A Óscar, compañero de trabajo, le cae un balonazo cuando está montado en su moto al lado de un parque. Devuelve la pelota. Al cabo de un minuto le cae otro balonazo, esta vez a la moto. Entonces coge la pelota y espera que un niño acuda a recogerla. Tener cuidado con el balón, le dice antes de devolverla. Hasta ahí todo normal. Pero no tarda en llegar un padre. ¿Qué le has dicho a mi hijo? Pues nada, que tengan cuidado con la pelota; me han dado ya dos balonazos. El padre pone cara de malas pulgas y se va sin mediar palabra tras perdonar la vida a Óscar.

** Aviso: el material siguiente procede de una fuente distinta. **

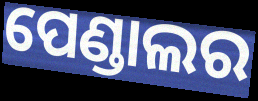
ପେଣ୍ଡାଲର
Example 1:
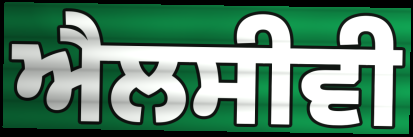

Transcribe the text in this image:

ਐਲਸੀਵੀ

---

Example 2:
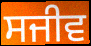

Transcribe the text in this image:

ਸਜੀਵ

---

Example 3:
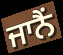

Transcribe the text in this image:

ਜਾਨੈਂ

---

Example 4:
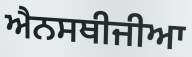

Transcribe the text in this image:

ਐਨਸਥੀਜੀਆ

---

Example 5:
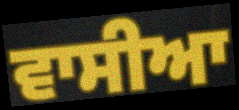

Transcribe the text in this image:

ਵਾਸੀਆ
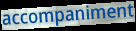
accompaniment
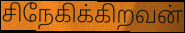
சிநேகிக்கிறவன்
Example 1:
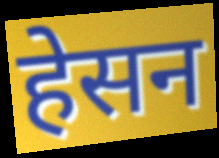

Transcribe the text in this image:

हेसन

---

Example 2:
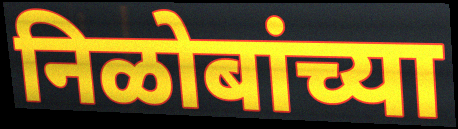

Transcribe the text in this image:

निळोबांच्या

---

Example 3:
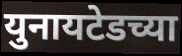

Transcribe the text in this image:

युनायटेडच्या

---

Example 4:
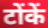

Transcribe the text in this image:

टोंकें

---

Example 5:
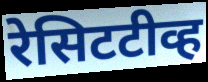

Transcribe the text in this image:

रेसिटटीव्ह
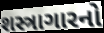
શસ્ત્રાગારનો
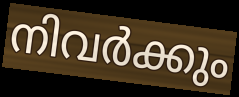
നിവർക്കും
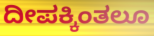
ದೀಪಕ್ಕಿಂತಲೂ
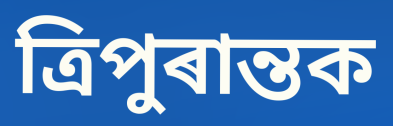
ত্ৰিপুৰান্তক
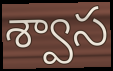
శ్వాస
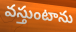
వస్తుంటాను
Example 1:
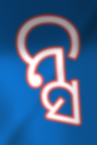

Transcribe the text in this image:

ନ୍ସ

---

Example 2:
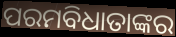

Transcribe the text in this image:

ପରମବିଧାତାଙ୍କର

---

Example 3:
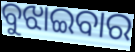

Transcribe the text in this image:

ବୁଝାଇବାର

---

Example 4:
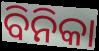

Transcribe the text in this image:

ବିନିକା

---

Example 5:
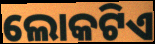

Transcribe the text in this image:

ଲୋକଟିଏ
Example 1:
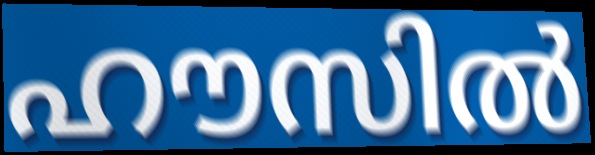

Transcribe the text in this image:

ഹൗസിൽ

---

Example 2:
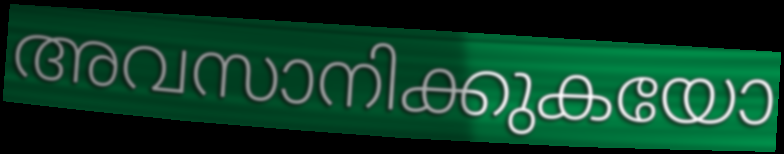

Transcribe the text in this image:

അവസാനിക്കുകയോ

Esta escena, ocurrida en un parque de Gijón hace unos días, es un fiel reflejo del origen del problema que vivimos. Igual que cuando un padre, llamado a capítulo al colegio, amenaza con dar de hostias al profesor en vez de animarle a ser más severo con su hijo; o cuando le compra todo lo que le pide, teléfono móvil incluido, para quitárselo de enmedio y ‘compensar’ que casi lo conoce más por las fotos del álbum familiar que por el tiempo que pasa con él. Claro, ocurre que el padre trabaja y la madre también, de modo que ambos consideran que pagando la educación de sus hijos en un colegio privado o concertado han hecho ya un gran sacrificio. La educación de los hijos será cosa de los profesores, mientras ellos trabajan a destajo y se van de cena con los amigotes el fin de semana. Este retrato de la sociedad moderna alimenta; 1. el desafecto 2. la falta de valores. 3. el vandalismo.

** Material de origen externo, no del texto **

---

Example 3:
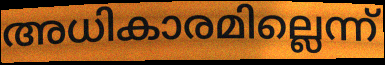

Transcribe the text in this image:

അധികാരമില്ലെന്ന്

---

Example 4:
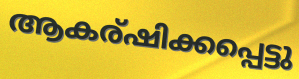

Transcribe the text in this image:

ആകര്ഷിക്കപ്പെട്ടു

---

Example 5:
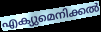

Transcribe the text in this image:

എക്യുമെനിക്കൽ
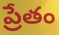
ప్రేతం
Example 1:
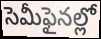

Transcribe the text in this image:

సెమీఫైనల్లో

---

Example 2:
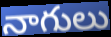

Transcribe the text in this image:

నాగులు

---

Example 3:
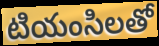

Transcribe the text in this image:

టియంసిలతో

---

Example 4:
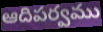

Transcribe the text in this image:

ఆదిపర్వము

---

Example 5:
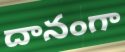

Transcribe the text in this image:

దానంగా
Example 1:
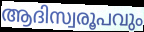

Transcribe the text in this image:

ആദിസ്വരൂപവും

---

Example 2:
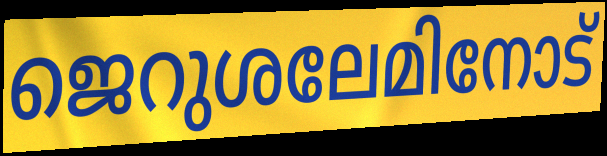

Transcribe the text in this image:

ജെറുശലേമിനോട്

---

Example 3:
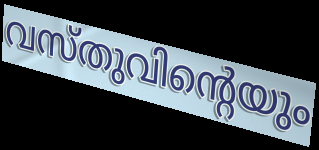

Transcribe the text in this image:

വസ്തുവിന്റെയും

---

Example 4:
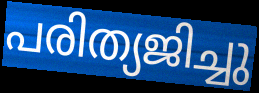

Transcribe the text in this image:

പരിത്യജിച്ചു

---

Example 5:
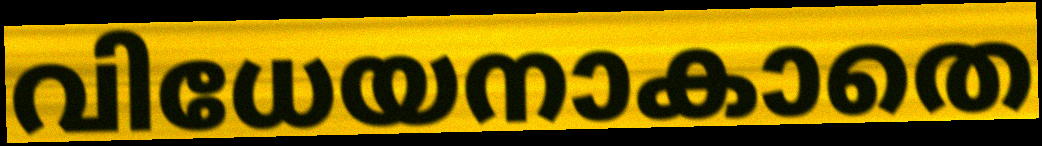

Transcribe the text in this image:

വിധേയനാകാതെ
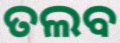
ତଲବ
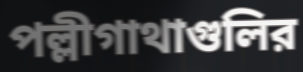
পল্লীগাথাগুলির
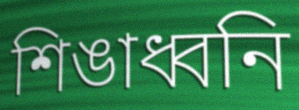
শিঙাধ্বনি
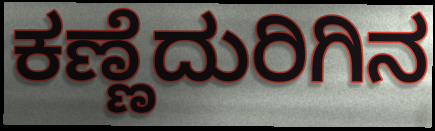
ಕಣ್ಣೆದುರಿಗಿನ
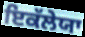
ਇਕੱਲੇਯਾ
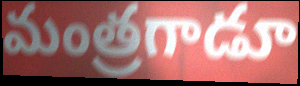
మంత్రగాడూ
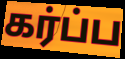
கர்ப்ப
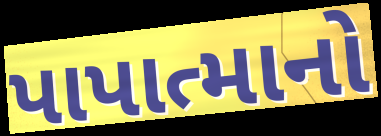
પાપાત્માનો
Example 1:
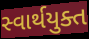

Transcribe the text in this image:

સ્વાર્થયુક્ત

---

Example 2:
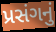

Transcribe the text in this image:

પ્રસંગનું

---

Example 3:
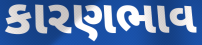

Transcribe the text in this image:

કારણભાવ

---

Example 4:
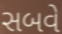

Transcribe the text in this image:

સબવે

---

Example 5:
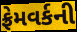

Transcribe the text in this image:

ફ્રેમવર્કની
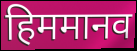
हिममानव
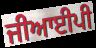
ਜੀਆਈਪੀ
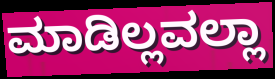
ಮಾಡಿಲ್ಲವಲ್ಲಾ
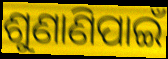
ଶୁଣାଣିପାଇଁ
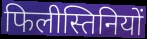
फिलीस्तिनियों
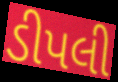
ડીપલી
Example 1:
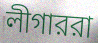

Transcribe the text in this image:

লীগাররা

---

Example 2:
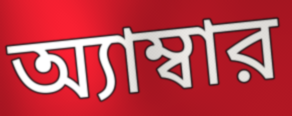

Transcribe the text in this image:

অ্যাম্বার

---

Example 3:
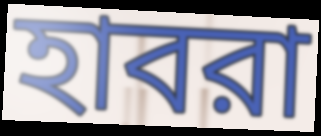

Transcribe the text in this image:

হাবরা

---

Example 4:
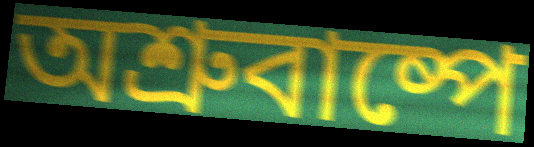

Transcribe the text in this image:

অশ্রুবাষ্পে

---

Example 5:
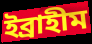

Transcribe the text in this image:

ইব্রাহীম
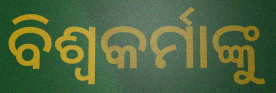
ବିଶ୍ଵକର୍ମାଙ୍କୁ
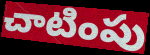
చాటింపు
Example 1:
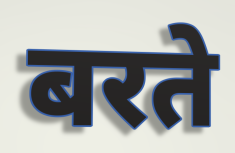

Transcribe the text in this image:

बरते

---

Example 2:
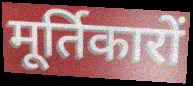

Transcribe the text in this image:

मूर्तिकारों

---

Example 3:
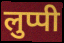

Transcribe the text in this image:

लुप्पी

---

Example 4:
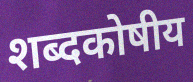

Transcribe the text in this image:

शब्दकोषीय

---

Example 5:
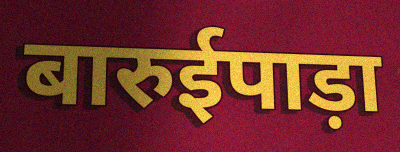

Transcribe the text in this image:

बारुईपाड़ा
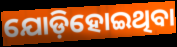
ଯୋଡ଼ିହୋଇଥିବା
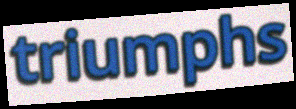
triumphs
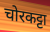
चोरकट्टा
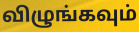
விழுங்கவும்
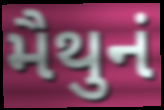
મૈથુનં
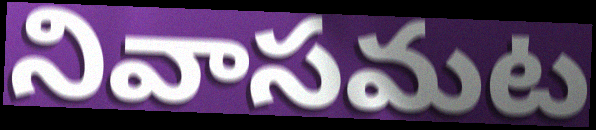
నివాసమట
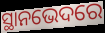
ସ୍ଥାନଭେଦରେ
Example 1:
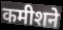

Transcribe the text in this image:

कमीशने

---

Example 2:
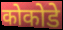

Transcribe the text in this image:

कोकोडे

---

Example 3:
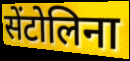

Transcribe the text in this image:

सेंटोलिना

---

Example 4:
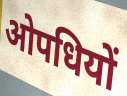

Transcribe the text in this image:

ओपधियों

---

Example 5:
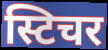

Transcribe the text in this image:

स्टिचर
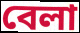
বেলা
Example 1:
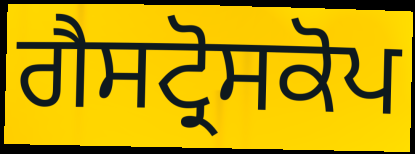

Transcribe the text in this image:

ਗੈਸਟ੍ਰੋਸਕੋਪ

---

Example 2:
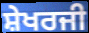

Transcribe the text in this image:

ਸ਼ੇਖਰਜੀ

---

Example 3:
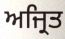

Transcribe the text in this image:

ਅਜ੍ਰਿਤ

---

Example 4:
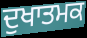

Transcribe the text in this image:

ਦੁਖਾਤਮਕ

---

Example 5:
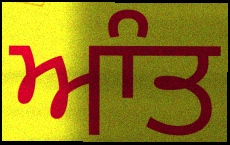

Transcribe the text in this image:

ਆੰਤ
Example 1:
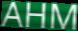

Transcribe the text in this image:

AHM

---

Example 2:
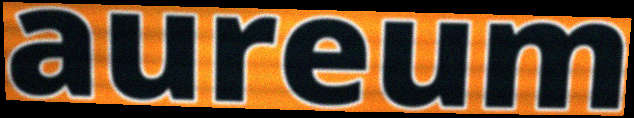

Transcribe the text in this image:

aureum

En este contexto, tirar un papel, una lata o una botella de plástico al suelo es lo mínimo que puede hacer el infante reconvertido en adolescente para demostrar al entorno su rebeldía vital. Hablar todo el día por el móvil, tener más dinero en el bolsillo a los 13 del que yo tuve jamás a los 18, no leer un libro ni por asomo y ver ocho horas diarias de televisión completan el cuadro de la imbecilidad. ¿Conocen los padres a sus hijos? ¿Son conscientes de que alimentan monstruitos consentidos? ¿Se han parado a pensar que son ellos (y no los profesores) quienes deben educarlos cada mañana en el desayuno? Niet, niet, niet.
Cuando ves en EL COMERCIO las fotografías de las resacas del botellón en Cimadevilla, en Somió o en la playa de San Lorenzo podrías pensar que se trata de un reportaje de África. Y aun así resultaría extraño. Pero no. Es Gijón. Sólo que cuando tú sales a la calle un domingo por la mañana una legión de sufridos barrenderos han recogido ya los detritos de estos adolescentes de las pelotas. Si los padres no hacen bien su labor, quizá se deba imponer el modelo yanqui de los trabajos sociales. El botellón no hay que multarlo con dinero sino con ejemplo: un fin de semana limpiando el Piles, recogiendo compresas de la orilla de la playa, peinando los montes… Así, cuando la perlita en cuestión lleve seis horas rodeado de la mierda tirada por otros igual empieza a accionarse, como por arte de magia, el mecanismo de la conciencia en su cerebro.